Joanna Gruesome : trois bonnes raisons d'écouter "Peanut Butter"©Fortuna Pop!, DR

Sébastien Jenvrin, publié le 18 mai

Formation noisy-twee venue tout droit de Cardiff, Joanna Gruesome mêle l'urgence punk des Ramones et l'esprit féministe du mouvement riot grrrl pour un cocktail frais et explosif.

1. Pour le côté punk

En détournant le nom de la harpiste Joanna Newsom, le quintette gallois apparaissait en 2010 sans autre ambition que produire une pop bruitiste et décomplexée très loin de la musique folk de l'Américaine. Deux ans après le premier essai Weird Sister (2013), Joanna Gruesome revient avec Peanut Butter (2015), un disque encore plus rageur que son prédécesseur... et également plus concis. Au programme ? Dix chansons énergiques goupillées en seulement 21 minutes, avec une urgence punk qui rappelle les Ramones puisque les morceaux tournent en moyenne autour de deux minutes - la plus courte, Jerome (Liar), ne dure qu'1 minute 39 et la plus longue, Crayon, fait seulement 3 minutes 10.

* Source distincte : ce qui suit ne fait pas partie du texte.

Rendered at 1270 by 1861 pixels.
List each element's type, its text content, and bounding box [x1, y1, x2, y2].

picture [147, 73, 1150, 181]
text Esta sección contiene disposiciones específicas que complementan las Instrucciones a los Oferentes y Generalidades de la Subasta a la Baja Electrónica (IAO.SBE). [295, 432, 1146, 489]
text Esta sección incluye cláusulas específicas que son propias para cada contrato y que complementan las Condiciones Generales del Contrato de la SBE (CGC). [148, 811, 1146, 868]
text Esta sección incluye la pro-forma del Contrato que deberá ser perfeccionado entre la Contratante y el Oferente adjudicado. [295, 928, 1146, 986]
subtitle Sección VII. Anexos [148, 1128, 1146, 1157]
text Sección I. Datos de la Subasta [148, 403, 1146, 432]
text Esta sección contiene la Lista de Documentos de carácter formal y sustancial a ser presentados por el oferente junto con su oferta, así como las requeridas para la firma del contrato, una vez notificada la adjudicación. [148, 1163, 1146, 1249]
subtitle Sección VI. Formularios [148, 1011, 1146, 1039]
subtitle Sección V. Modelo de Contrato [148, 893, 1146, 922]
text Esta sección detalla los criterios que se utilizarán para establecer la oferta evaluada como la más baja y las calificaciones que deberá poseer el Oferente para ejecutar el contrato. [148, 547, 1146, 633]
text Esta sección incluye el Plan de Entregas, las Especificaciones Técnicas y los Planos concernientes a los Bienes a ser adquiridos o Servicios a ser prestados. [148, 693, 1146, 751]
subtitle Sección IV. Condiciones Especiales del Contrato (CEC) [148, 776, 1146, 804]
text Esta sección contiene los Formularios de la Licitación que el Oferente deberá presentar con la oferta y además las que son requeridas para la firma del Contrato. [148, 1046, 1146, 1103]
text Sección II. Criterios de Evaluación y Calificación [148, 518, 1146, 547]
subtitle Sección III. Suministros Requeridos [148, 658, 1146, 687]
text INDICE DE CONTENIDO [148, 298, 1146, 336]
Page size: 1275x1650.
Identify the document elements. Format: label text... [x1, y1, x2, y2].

2. Pour le sens des mélodies

Sous le vernis punk des guitares noisy se cachent des mélodies plutôt entêtantes, comme en témoignent les excellents Jamie (Luvver) ou There Is No Function Stacey. À l'instar de formations récentes telles que Alvvays, Veronica Falls ou The Pains of Being Pure at Heart, Joanna Gruesome réactive la sensibilité twee du mouvement C86, lequel a donné naissance à une myriade de groupes anglais à la fin des années 80 mêlant les mélodies célestes et l'esprit Do It Yourself. La voix de la chanteuse Alanna McArdle, naïve et bancale, rappelle ainsi celle d'Annabel Wright, du groupe Shop Assistants. Le morceau final, Hey! I Wanna Be Yr BestFriend ralentit le propos et tient sur une harmonie vocale masculin/féminin particulièrement réussie.

3. Pour les textes féministes

Difficilement perceptibles sous les distorsions des guitares, les paroles de Joanna Gruesome laissent entendre des refrains anti-sexistes et anti-homophobie. Sur Last Year, Alanna McArdle bouillonne et sort les crocs dans une dispute avec son partenaire, avant de se radoucir en criant "I will not ! I will not ! I will not !" De son côté, le morceau Honestly Do Your Worst s'en prend aux machos et évoque l'exaspération causée par l'incommunicabilité des relations sentimentales.